Por outro lado, critica-se o investimento significativo que acarretaria por parte do Estado, o risco de aumento do desemprego dos pais com vínculos precários, e o impacto negativo para pequenas empresas. A Senhora Ministra do Trabalho alertou também que a extensão da licença teria o potencial de aumentar a desigualdade de género e prejudicar as mães no mercado de trabalho, devendo ser consideradas medidas alternativas que incentivem a partilha da licença de forma mais equitativa entre os progenitores.
Concluindo, apesar de compreendermos os receios e os desafios associados a uma alteração legislativa, somos da opinião que esta se afigura necessária. A proposta em análise é, sem dúvida, positiva, mas cremos que seria interessante considerar outras possibilidades que poderiam trazer benefícios e mitigar as críticas expostas, como, por exemplo, estipulando-se mais vantagens no caso de os pais decidirem partilhar um maior período da licença.

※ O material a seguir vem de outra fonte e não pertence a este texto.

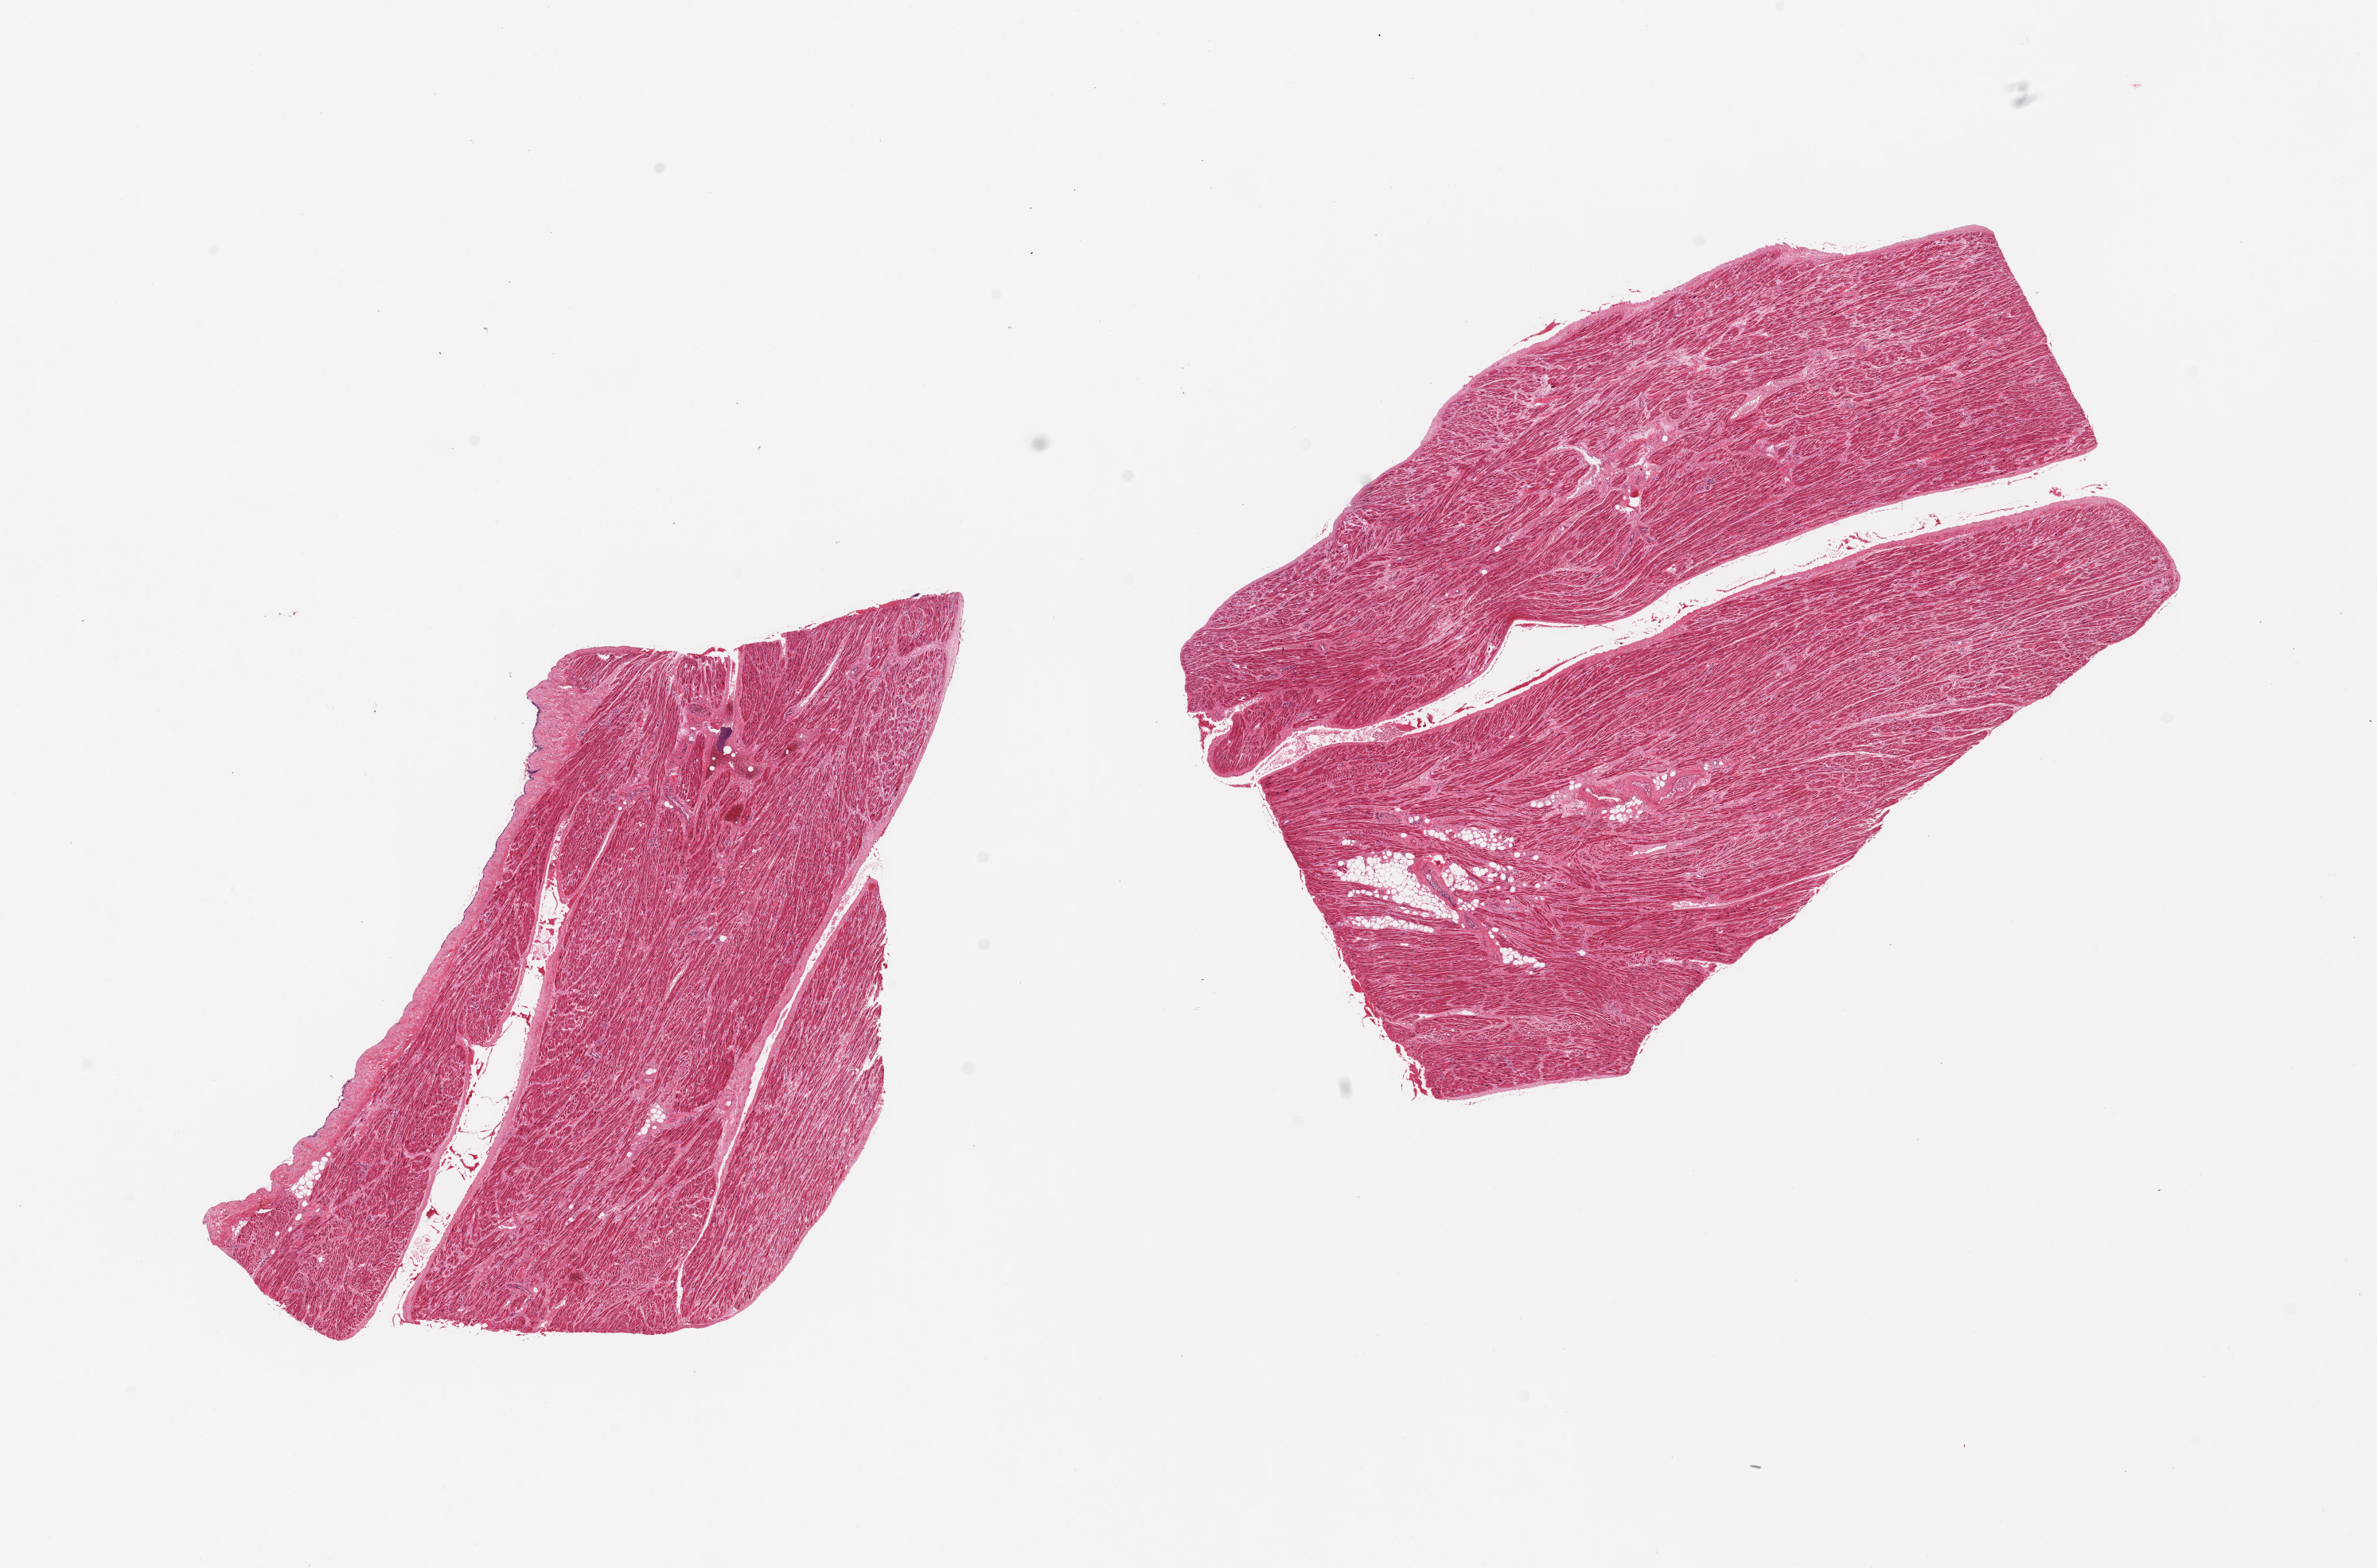
Whole-slide image, H&E stain, a low-resolution overview of the entire scanned area, about 23.6 x 15.6 mm (slide scanned at 20x); PAXgene-fixed, paraffin-embedded tissue; sampled site (target tissue): auricular appendage; tissue donor sample. Donor sex: female.
Pathologist's review note for this sample: 2 pieces; 5% internal fat.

Sem defender, porém, um regime que obrigasse a uma divisão fixa ou mesmo igualitária do tempo entre ambos os progenitores, entendendo-se que deve caber às famílias a liberdade de o decidir.
Para finalizar, não devemos descurar a importância de discutir as medidas a implementar em sede de Concertação Social, pela sua complexidade, e de forma a garantir um equilíbrio justo entre aqueles que são os direitos dos trabalhadores e as necessidades e capacidade das empresas e do Estado.